The Museum at Five Points in Cleveland had a History Happy Hour to commemorate D-Day Thursday evening, including a speech from a WWII soldier.

Ralph Painter was in the back of the first tank that hit the shores of Utah Beach 75 years ago.

He remembers every little detail of one of the most violent days in history.

"I've tried two or three times to write something about it, you know, so the grand kids would know about it. But, I have nightmares so bad I can't do it. I just saw so much,” Painter said.

The nightmares of that day are in his head constantly.

"We were the first vehicles on the beach. Two tanks. There was dead people laying everywhere. We almost froze to death. I'm a 100% disabled veteran because I have frostbite,” Painter said.

But those aren't the only tough memories.

In April of 1944, he'd been caught in the middle of Operation Tiger, a training operation for D-Day that went terribly wrong. The massacre was withheld from the public for over four decades.

"And the U-boats came in and they killed about 860 sailors. They burned up in their ships. They were in the Atlantic,” Painter said.

Painter also saw action in the Battle of the Bulge, the deadliest single battle in United States history.

The fighting in Belgium was waged in minus 20 degree weather.

After all he experienced in 1944 and 1945, he was just ready to go.

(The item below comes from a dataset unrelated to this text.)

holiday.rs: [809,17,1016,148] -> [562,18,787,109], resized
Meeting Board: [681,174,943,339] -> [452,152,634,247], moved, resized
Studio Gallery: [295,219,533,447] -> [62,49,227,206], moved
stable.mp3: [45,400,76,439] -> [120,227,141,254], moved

"Well, they asked me if I wanted to put in for disability. I said 'no, I just want to get home,” Painter said.

Back stateside, Painter worked for TVA as an engineer for more than 30 years.

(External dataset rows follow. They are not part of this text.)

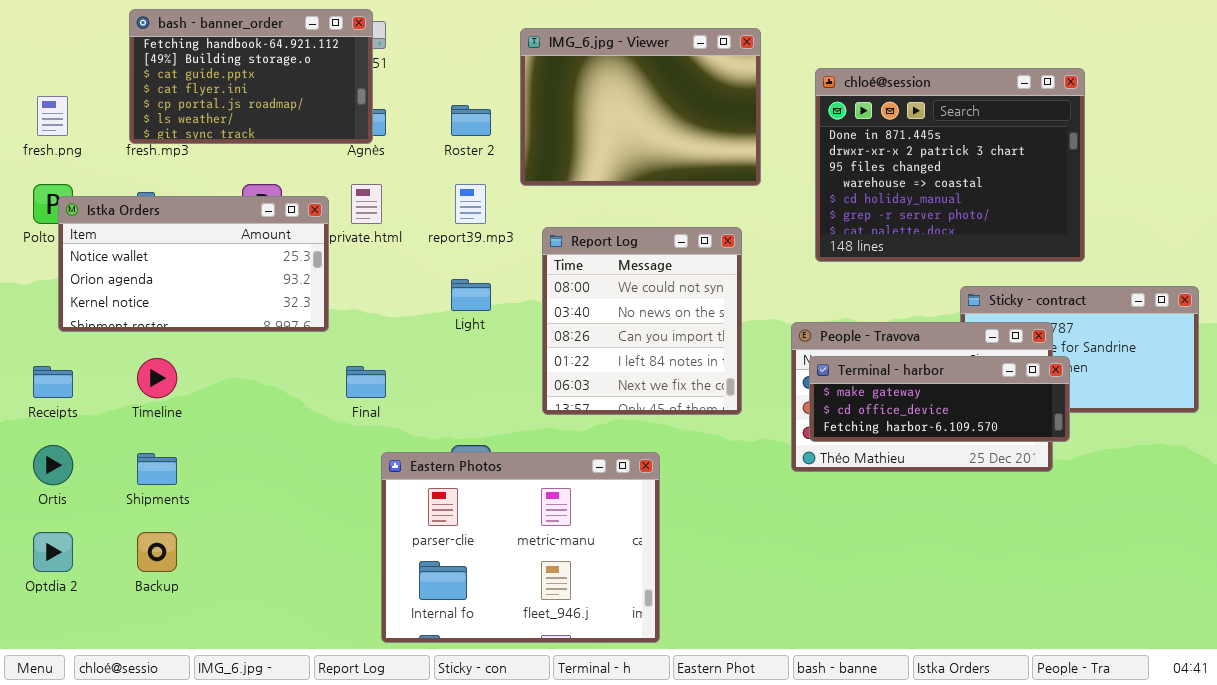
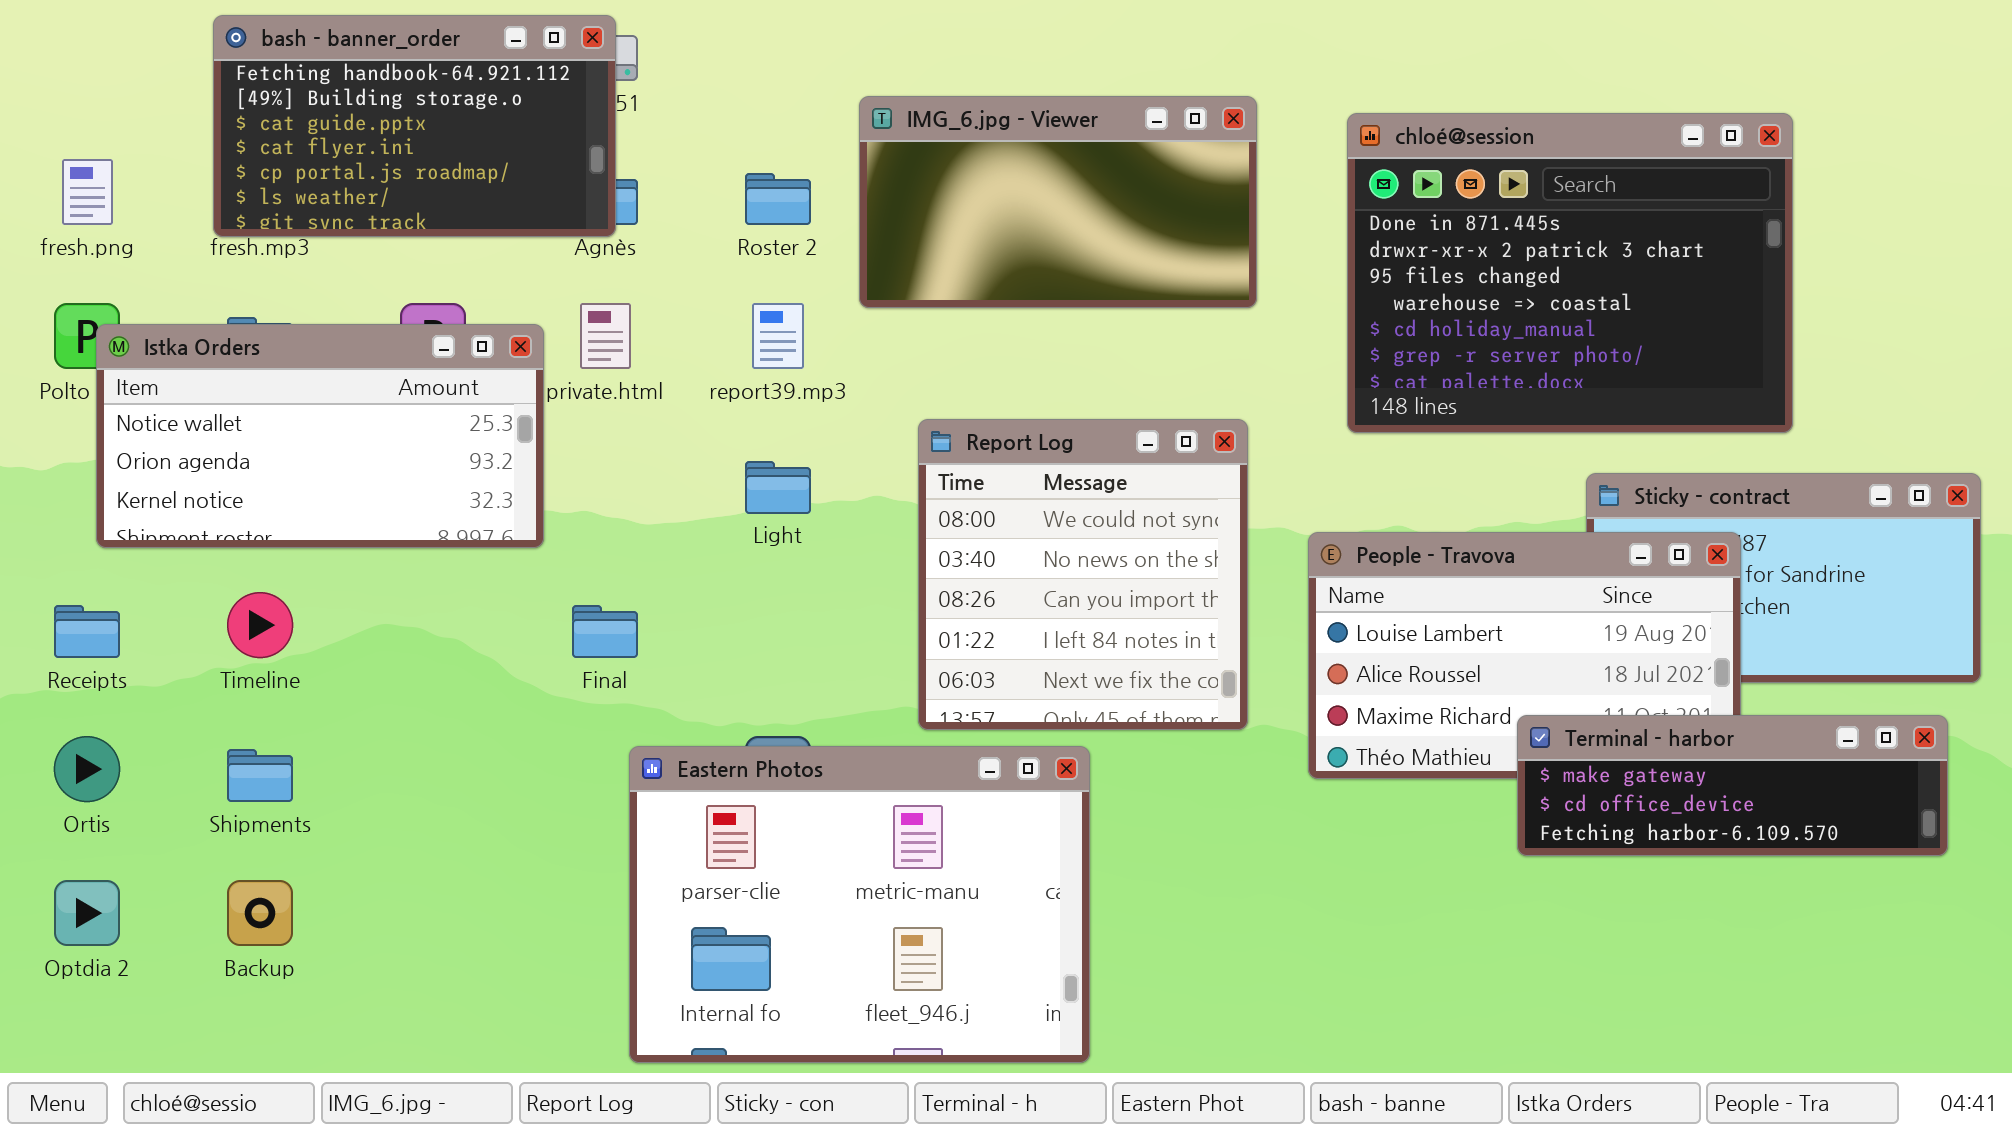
IMG_6.jpg - Viewer: [520,28,761,186] -> [859,96,1257,308], resized
Report Log: [542,227,742,415] -> [918,419,1248,730], moved
Terminal - harbor: [809,356,1070,442] -> [1517,715,1948,856], moved

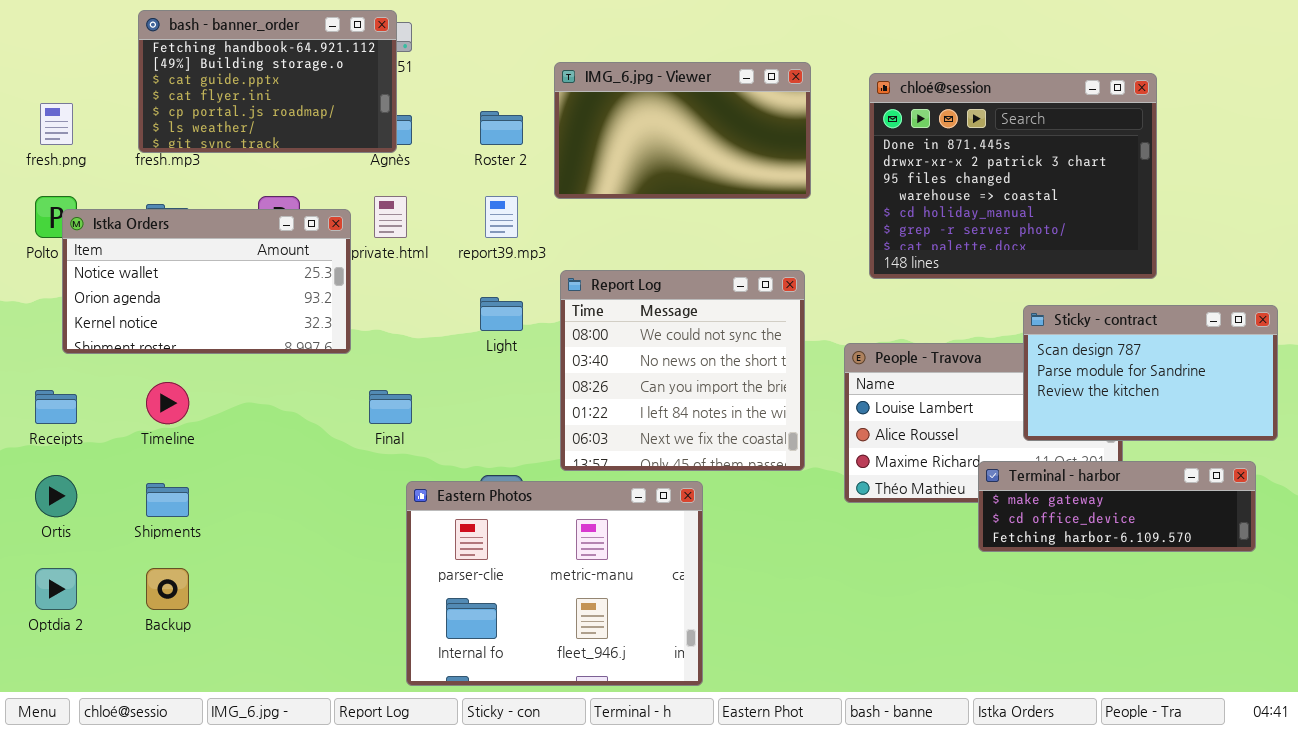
Report Log: [918,419,1248,730] -> [560,270,805,471], resized
Sticky - contract: [1586,473,1981,683] -> [1023,305,1278,441], raised

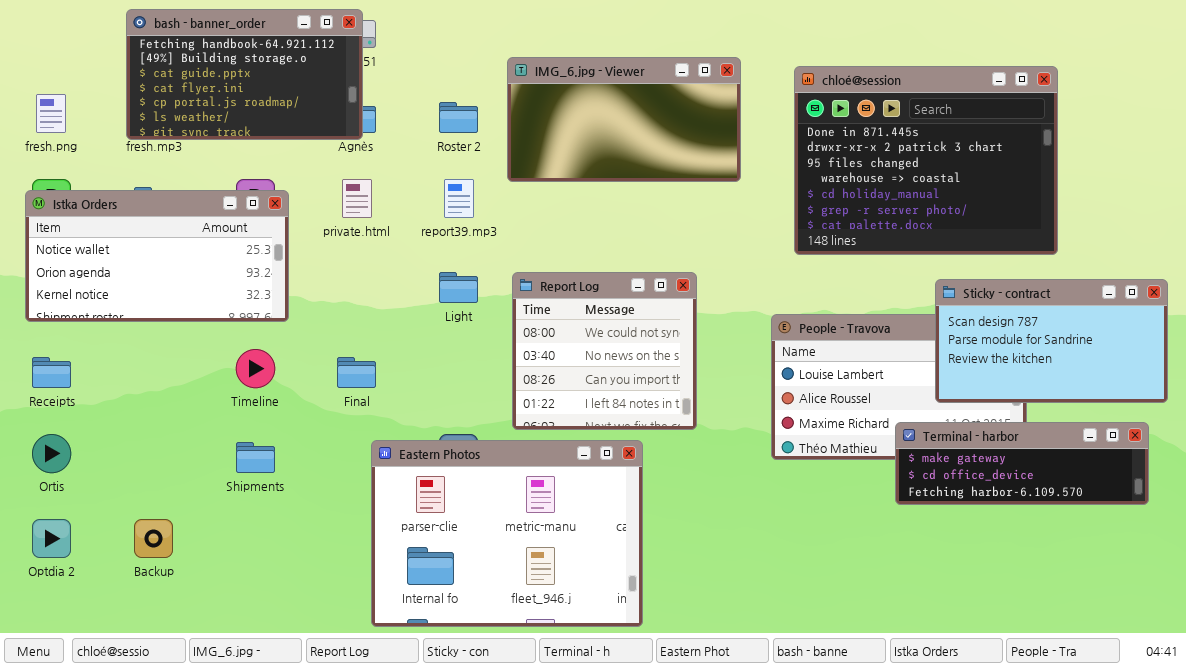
Istka Orders: [62,209,351,354] -> [25,190,289,322], moved
Report Log: [560,270,805,471] -> [512,272,697,430], resized
Timeline: [146,382,189,424] -> [236,349,275,388], moved
Shipments: [146,483,189,517] -> [236,442,275,473], moved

Only 20 of the men in his battalion are still alive.

He says he never planned on going back to the historic battle grounds and the past is in the past.

"But I didn't want to go back over there. I get sea sick and I hate flying,” Painter said.

Even though, mentally, it's been a difficult road for him, he wants his family to always know he would do it all over again.

“I want them to think about me and what I did was the greatest thing that ever happened to me,” Painter said.

He turned 97 on Tuesday.

He also told Channel 3, he went to his high school reunion last week and was the only one left in his graduating class.

He says his former lieutenant still sends them newsletters.